CONSIGNE
Présentez sous forme de liste numérotée les lignes ci-dessous, en commençant par celle qui contient « 0.00 to 0.08 » et en allant jusqu'à la dernière ligne incluse. Omettez les lignes vides et les images.

DONNÉES AFFICHÉES
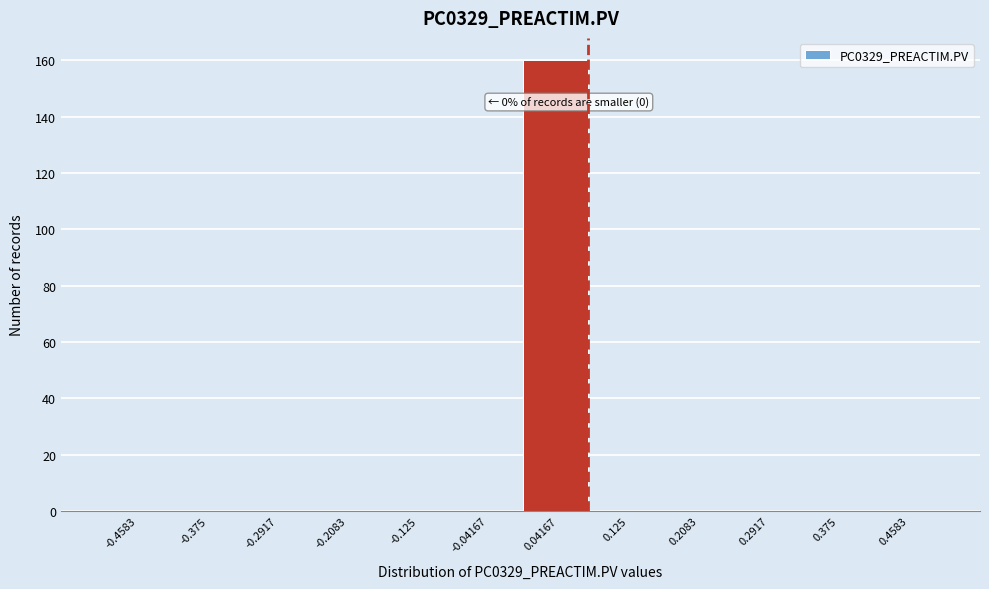

Which range on the x-axis has the tallest bar?

0.00 to 0.08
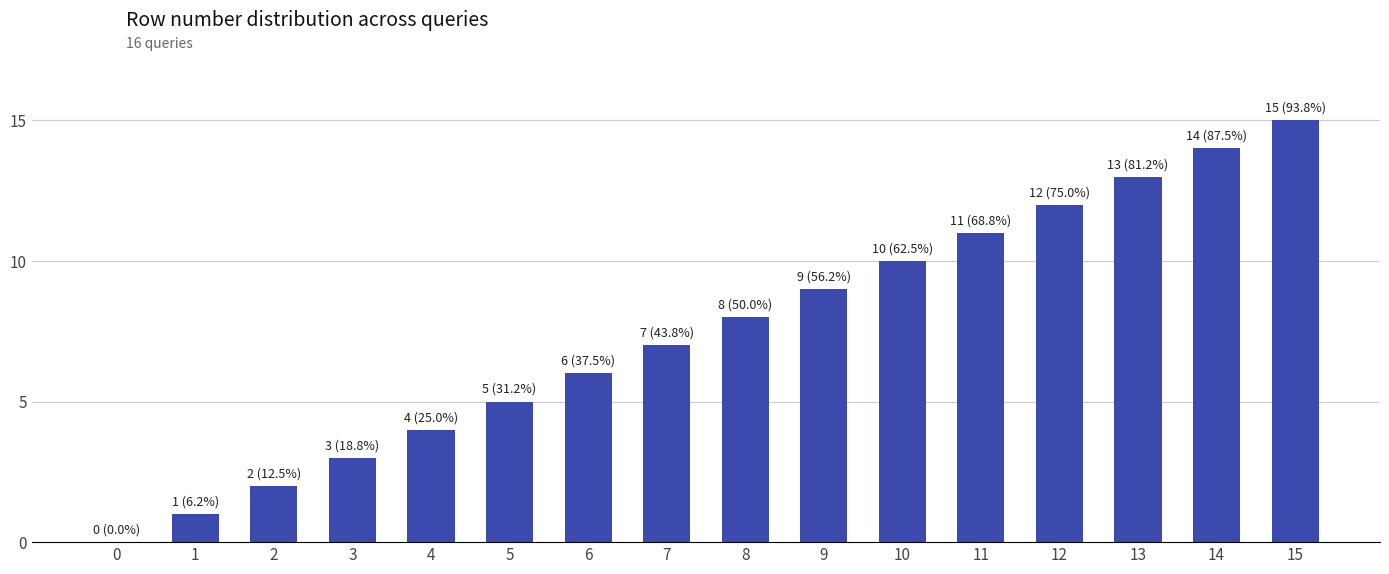

Reading left to right, list all the values displayed in this chart.

0=0	1=1	2=2	3=3	4=4	5=5	6=6	7=7	8=8	9=9	10=10	11=11	12=12	13=13	14=14	15=15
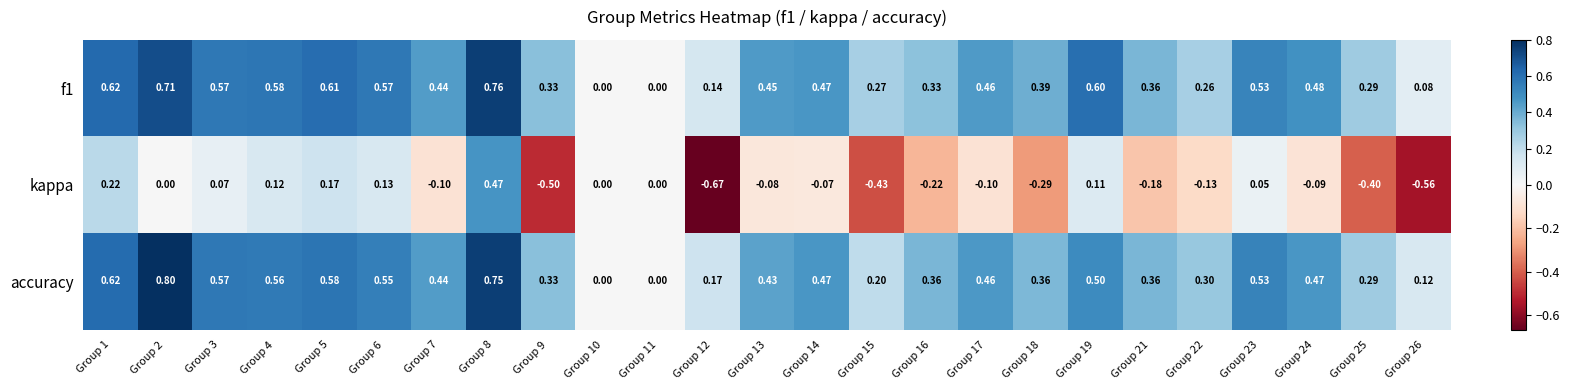

Is the value of kappa at Group 19 greater than the value of accuracy at Group 6?

No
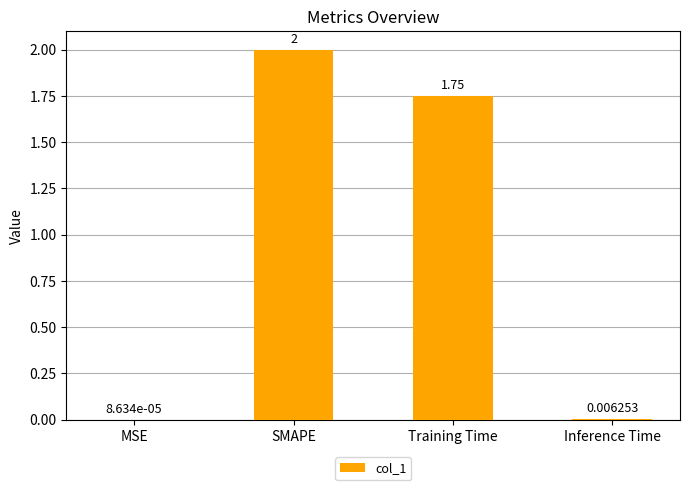

Where is the data nearest to the value 1?

Training Time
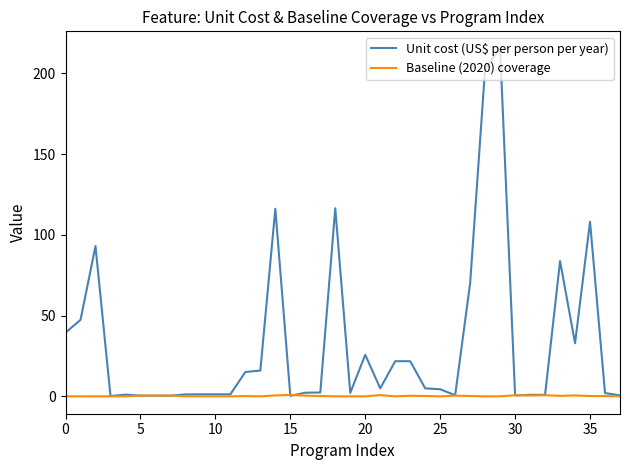

Which series has the largest total across all categories?

Unit cost (US$ per person per year)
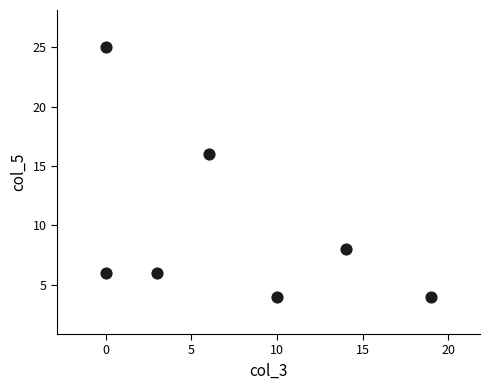

What Y value in the scatter plot is closest to 14?

16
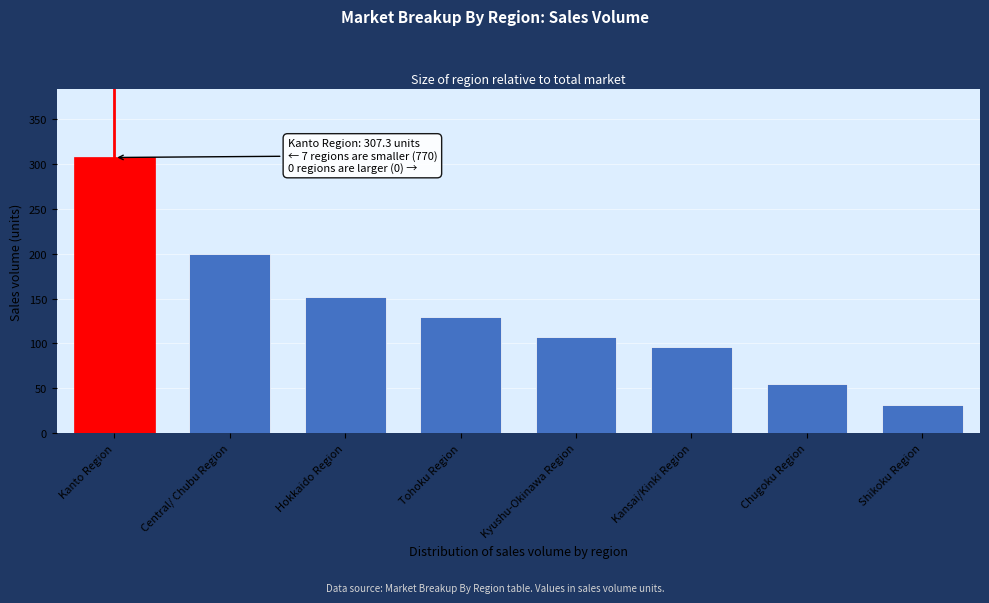

Reading left to right, transcribe all the data shown in this chart.

Kanto Region=307.3	Central/ Chubu Region=199.7	Hokkaido Region=151.6	Tohoku Region=129.2	Kyushu-Okinawa Region=107.3	Kansai/Kinki Region=96.1	Chugoku Region=54.6	Shikoku Region=31.1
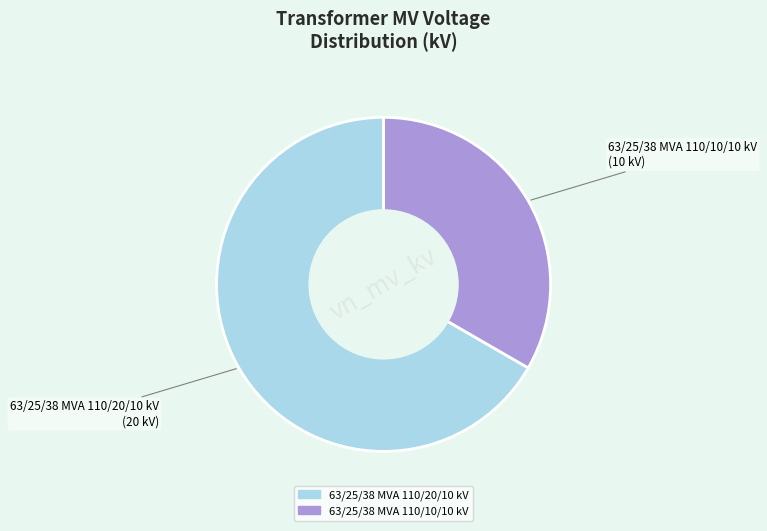

Which has a higher value, 63/25/38 MVA 110/20/10 kV or 63/25/38 MVA 110/10/10 kV?

63/25/38 MVA 110/20/10 kV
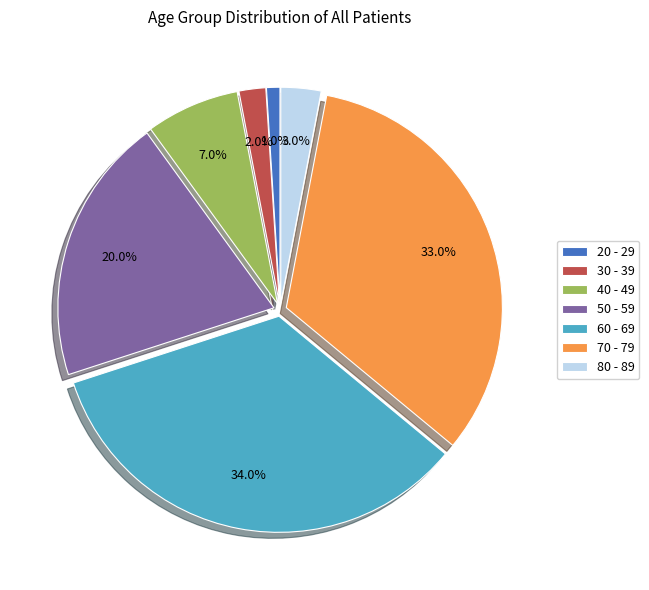

Which has a higher value, 80 - 89 or 60 - 69?

60 - 69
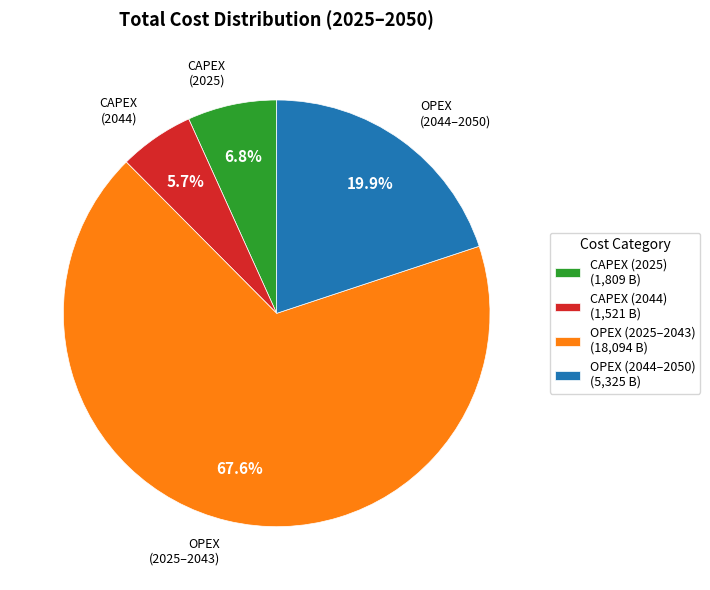

Rank the categories by value from lowest to highest.

CAPEX (2044) (1,521 B), CAPEX (2025) (1,809 B), OPEX (2044–2050) (5,325 B), OPEX (2025–2043) (18,094 B)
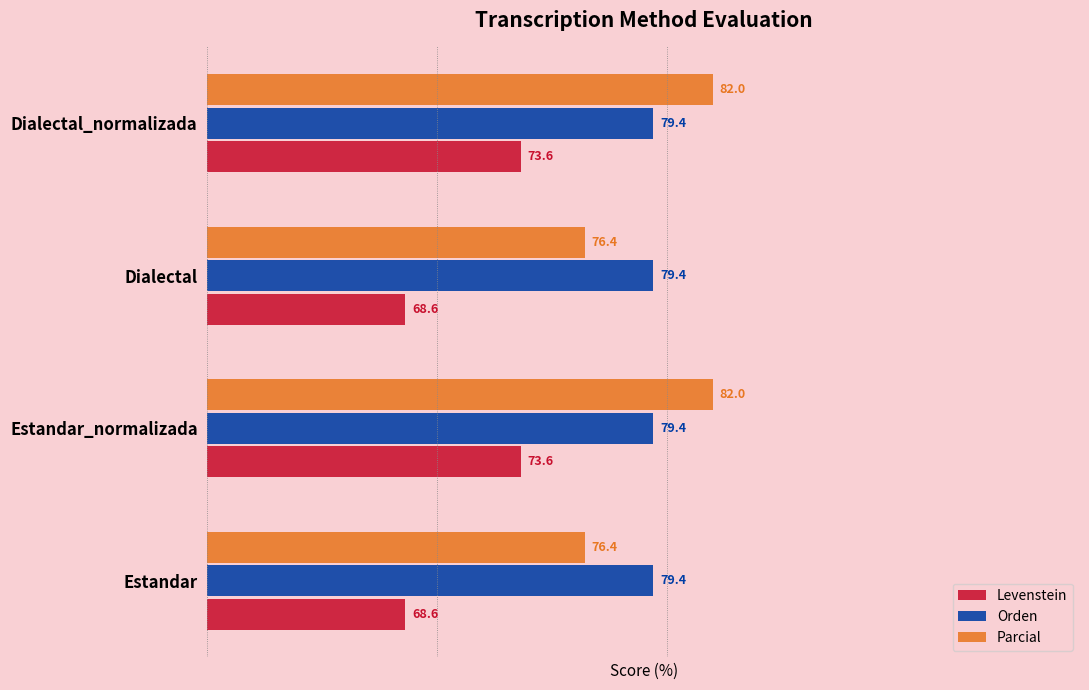

At Dialectal, list the series in order from largest to smallest.

Orden, Parcial, Levenstein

RÉPONSE À LA CONSIGNE
1. 0.00 to 0.08
2. Reading left to right, list all the values displayed in this chart.
3. 0=0	1=1	2=2	3=3	4=4	5=5	6=6	7=7	8=8	9=9	10=10	11=11	12=12	13=13	14=14	15=15
4. Is the value of kappa at Group 19 greater than the value of accuracy at Group 6?
5. No
6. Where is the data nearest to the value 1?
7. Training Time
8. Which series has the largest total across all categories?
9. Unit cost (US$ per person per year)
10. What Y value in the scatter plot is closest to 14?
11. 16
12. Reading left to right, transcribe all the data shown in this chart.
13. Kanto Region=307.3	Central/ Chubu Region=199.7	Hokkaido Region=151.6	Tohoku Region=129.2	Kyushu-Okinawa Region=107.3	Kansai/Kinki Region=96.1	Chugoku Region=54.6	Shikoku Region=31.1
14. Which has a higher value, 63/25/38 MVA 110/20/10 kV or 63/25/38 MVA 110/10/10 kV?
15. 63/25/38 MVA 110/20/10 kV
16. Which has a higher value, 80 - 89 or 60 - 69?
17. 60 - 69
18. Rank the categories by value from lowest to highest.
19. CAPEX (2044) (1,521 B), CAPEX (2025) (1,809 B), OPEX (2044–2050) (5,325 B), OPEX (2025–2043) (18,094 B)
20. At Dialectal, list the series in order from largest to smallest.
21. Orden, Parcial, Levenstein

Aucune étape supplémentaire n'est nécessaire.